Like other urban dis- tricts across the country, the Austin school district has seen student enrollment dwindle in the past three years, with about half leaving for neighboring districts and a quarter of students leaving for charter schools.
District leaders say they were slow to address the competition, and they recently have launched multimedia marketing campaigns, expanded prekindergarten to 3-year-olds and enlisted the help of loc al real estate agents to spread the word about programs or improvements that have been made in recent years.
Even before Meridian was on his radar in Round Rock, Flores was familiar with school competition.
During his time leading the Harlingen school system in South Texas, that district was losing about 170 students annually to charter IDEA Public Schools and South Texas Independent School District, a magnet district that serves only junior high and high school stu- dents. The Harlingen district didn’t have a plan, so he challenged the staff there to determine how to offset that loss.
“Having that experience, and coming into Round Rock and knowing that we’re losing students to charters and private schools — and we want to be great partners with whoever educates kids that reside within the Round Rock school district — but we want to be able to create this destination district, so that our parents, when given the choice, choose our schools,” Flores said. “That’s why our strategic plan is aggressive. It allows us to move in the direction that affords our parents with choice.”

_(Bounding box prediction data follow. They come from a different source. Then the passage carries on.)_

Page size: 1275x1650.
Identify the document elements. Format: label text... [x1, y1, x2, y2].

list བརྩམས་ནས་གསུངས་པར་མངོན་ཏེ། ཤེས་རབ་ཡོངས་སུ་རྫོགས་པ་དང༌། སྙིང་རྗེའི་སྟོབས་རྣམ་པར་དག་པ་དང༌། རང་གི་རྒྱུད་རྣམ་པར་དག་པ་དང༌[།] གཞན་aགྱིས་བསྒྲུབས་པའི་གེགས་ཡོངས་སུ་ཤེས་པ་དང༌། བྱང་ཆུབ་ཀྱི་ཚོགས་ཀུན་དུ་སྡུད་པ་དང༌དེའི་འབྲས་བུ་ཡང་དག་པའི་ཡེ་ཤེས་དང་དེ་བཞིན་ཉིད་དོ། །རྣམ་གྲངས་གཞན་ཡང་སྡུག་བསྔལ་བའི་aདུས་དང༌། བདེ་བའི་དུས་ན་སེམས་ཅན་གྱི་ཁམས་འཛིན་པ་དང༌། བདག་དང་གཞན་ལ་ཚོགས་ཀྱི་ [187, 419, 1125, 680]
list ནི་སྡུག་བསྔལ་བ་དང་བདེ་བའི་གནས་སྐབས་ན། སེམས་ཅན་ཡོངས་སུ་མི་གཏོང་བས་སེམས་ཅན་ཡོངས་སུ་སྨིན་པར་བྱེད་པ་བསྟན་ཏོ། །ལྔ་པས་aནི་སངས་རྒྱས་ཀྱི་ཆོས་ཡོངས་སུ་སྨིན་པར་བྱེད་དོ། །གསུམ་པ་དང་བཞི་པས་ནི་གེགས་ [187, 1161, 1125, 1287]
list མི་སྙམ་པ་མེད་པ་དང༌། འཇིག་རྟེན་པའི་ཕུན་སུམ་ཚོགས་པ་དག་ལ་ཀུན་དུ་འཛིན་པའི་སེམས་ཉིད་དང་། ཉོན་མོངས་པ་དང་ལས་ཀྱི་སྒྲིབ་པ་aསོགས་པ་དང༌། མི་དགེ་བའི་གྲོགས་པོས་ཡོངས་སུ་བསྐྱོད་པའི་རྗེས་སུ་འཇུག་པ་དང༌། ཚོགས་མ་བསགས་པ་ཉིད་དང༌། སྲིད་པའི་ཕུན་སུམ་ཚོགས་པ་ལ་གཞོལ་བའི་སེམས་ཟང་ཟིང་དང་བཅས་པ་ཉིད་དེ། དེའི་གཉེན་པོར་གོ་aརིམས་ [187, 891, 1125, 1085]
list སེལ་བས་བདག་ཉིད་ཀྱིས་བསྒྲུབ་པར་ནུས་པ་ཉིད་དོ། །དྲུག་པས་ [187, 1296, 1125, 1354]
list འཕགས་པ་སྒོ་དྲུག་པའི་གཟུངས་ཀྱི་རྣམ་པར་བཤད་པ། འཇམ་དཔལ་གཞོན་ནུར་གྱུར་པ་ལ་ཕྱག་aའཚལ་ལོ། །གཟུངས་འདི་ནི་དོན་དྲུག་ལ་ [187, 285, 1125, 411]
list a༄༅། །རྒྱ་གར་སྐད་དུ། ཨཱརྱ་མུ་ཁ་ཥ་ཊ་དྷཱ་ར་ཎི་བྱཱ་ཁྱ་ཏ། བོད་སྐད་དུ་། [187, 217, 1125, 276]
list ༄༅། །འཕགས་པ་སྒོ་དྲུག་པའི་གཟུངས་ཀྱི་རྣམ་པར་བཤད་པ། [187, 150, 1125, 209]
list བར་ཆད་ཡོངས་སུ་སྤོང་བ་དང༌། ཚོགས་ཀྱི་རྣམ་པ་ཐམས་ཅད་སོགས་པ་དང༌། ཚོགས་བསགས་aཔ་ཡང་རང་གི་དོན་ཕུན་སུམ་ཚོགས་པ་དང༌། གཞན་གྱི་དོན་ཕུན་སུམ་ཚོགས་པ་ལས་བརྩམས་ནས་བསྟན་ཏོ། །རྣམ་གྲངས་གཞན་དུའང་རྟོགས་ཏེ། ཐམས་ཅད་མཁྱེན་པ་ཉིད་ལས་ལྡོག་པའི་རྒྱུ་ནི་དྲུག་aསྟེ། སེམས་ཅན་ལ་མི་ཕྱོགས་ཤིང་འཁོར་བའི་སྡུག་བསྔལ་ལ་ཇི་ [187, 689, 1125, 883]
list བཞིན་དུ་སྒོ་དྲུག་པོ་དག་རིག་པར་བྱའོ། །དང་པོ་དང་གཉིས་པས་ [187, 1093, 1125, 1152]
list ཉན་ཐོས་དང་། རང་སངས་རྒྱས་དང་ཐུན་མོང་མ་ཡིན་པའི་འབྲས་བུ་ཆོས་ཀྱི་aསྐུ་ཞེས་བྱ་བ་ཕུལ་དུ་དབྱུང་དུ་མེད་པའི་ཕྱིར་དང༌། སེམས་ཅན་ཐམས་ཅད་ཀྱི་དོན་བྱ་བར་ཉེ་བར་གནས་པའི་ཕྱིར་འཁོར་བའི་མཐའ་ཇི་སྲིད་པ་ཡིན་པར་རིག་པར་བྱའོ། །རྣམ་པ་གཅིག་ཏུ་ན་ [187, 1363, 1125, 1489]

Future years could also see the district add a world language academy in elementary school grades, a second early college high school, a sixth comprehensive high school and a health professions high school.
In the Hays and Georgetown districts, school leaders have beefed up academic offerings; Georgetown has had preliminary discussions about starting its own in-district charter school.

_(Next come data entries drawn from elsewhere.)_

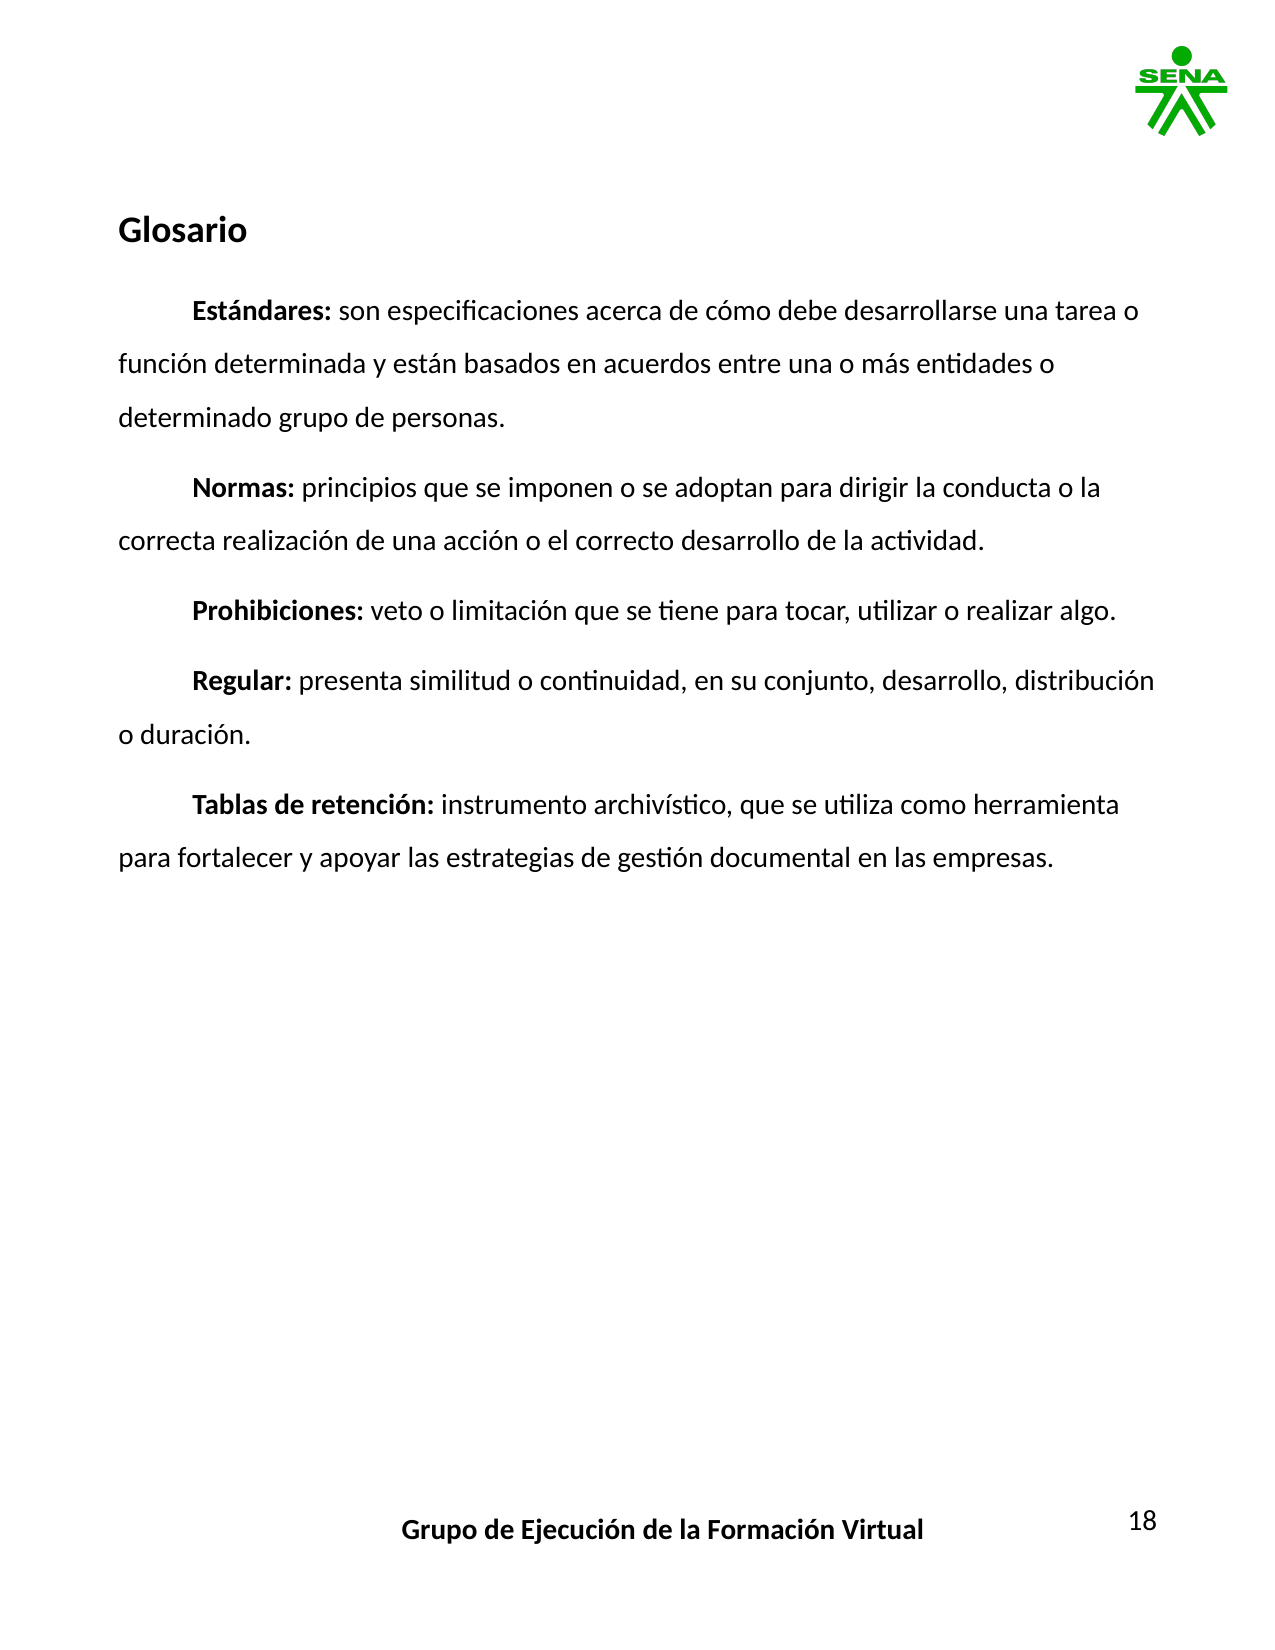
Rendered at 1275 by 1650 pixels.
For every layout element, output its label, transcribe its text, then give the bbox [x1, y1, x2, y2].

picture [1135, 46, 1228, 136]
text Regular: presenta similitud o continuidad, en su conjunto, desarrollo, distribución o duración. [118, 662, 1157, 751]
text Tablas de retención: instrumento archivístico, que se utiliza como herramienta para fortalecer y apoyar las estrategias de gestión documental en las empresas. [118, 786, 1157, 875]
text Prohibiciones: veto o limitación que se tiene para tocar, utilizar o realizar algo. [118, 592, 1157, 628]
text Normas: principios que se imponen o se adoptan para dirigir la conducta o la correcta realización de una acción o el correcto desarrollo de la actividad. [118, 469, 1157, 558]
text Estándares: son especificaciones acerca de cómo debe desarrollarse una tarea o función determinada y están basados en acuerdos entre una o más entidades o determinado grupo de personas. [118, 292, 1157, 434]
text Glosario [118, 206, 1157, 252]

“It’s a changing landscape in education,” said Tim Savoy, spokesman for the Hays district, which is offering more career and technical options along with dual credit opportunities and is working on plans to launch an early college high school.
“We want to offer them more choices,” Savoy said. “We want to capture their interest. But we know the reality is there are more choices out there, and there will continue to be choices, and school districts have to look at the top to bottom and see what people want. School districts have to evaluate everything they do, even down to the bell schedule.”